ENTRY 23: NIGHTMARE APOSTLES

We talked about the Nightmare of Mensis, the weird place created by a bunch of academics when they tried to send their minds to another world, but we dove straight into the big scary brain. Mensis is actually where you'll find a chapel called Mergo's Loft, which is inhabited by a horde of giant "spiders!"

At least, they look like spiders, even if they do have twelve legs in various sizes, and they do produce webbing, though they don't possess any apparent venom or even fangs and attack strictly with their legs.

The head of a typical Apostle is especially odd; it doesn't look like the head of any known arachnid, but a black, finely wrinkled knob covered in stiff hairs, at the center of which is what can look from a distance like four tightly clustered black eyes, but up close, it seems to be a chitinous four-lobed orifice, perhaps a chewing mouth of some sort. These spiders therefore have no eyes, or at least, none that we can see, and there's an implication that they may be what's actually left of those human minds that successfully migrated to the Nightmare.

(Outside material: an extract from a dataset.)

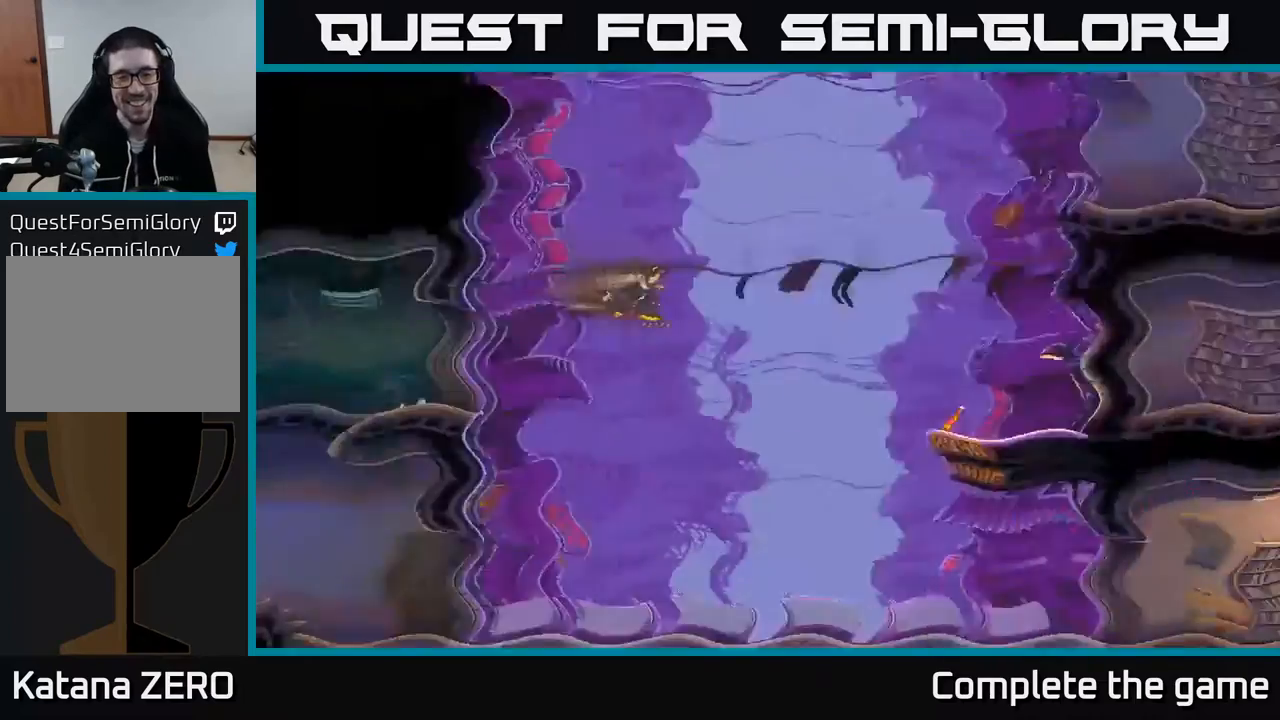
{"buttons": [], "left_stick": "center", "right_stick": "center", "events": []}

This is supported by there being some Apostles with the faces of human monks, though these appear as enemies only in the chalice dungeons. Are they more, or less evolved than the "pure" spider forms we see in Mensis?

It may be that the Apostles in Mensis are in their "correct" form, since another human-headed example can be encountered right in Vanilla Yharnam as a potentially friendly NPC. This is Patches, a character with a different incarnation in every Souls game, but usually isn't a rad, talking spider guy. His traditional role is a swindler who nearly gets the player killed, but will then become a merchant if you opt to spasre his life. How and why Patches became 90% Apostle is unknown, but while those in the Nightmare seem to be connected with the entity Mergo, Patches talks about Amygdala as his god, even "praying" that Amygdala have mercy on you.

Despite this, Patches doesn't seem to mind all that much when you kill Amy. He politely takes his leave, saying that his God is now "lost to him," and that he'll have to find another. If you press him further, he'll cryptically say "Oh, think not of poor Amygdala. Upon that piteous bastard, you bestowed salvation. Heh heh... All's well, that ends well... Heh heh heh..."

Why did he choose Amygdala as his god, but also considers the creature a "piteous bastard" that was given "salvation" in death? Our only clues are that Amygdala's files refer to it as a "false" god, and there's an implication it was one of several Great Ones stranded against its will. These are clues to what, you ask? Idunno! They sure are clues though, right? Clues to something! Does all this maybe also have to do with the fact that the Garden of Eyes look like Amygdala and carry spider-shaped artifacts? Oh, probably! Your guess is as good as mine!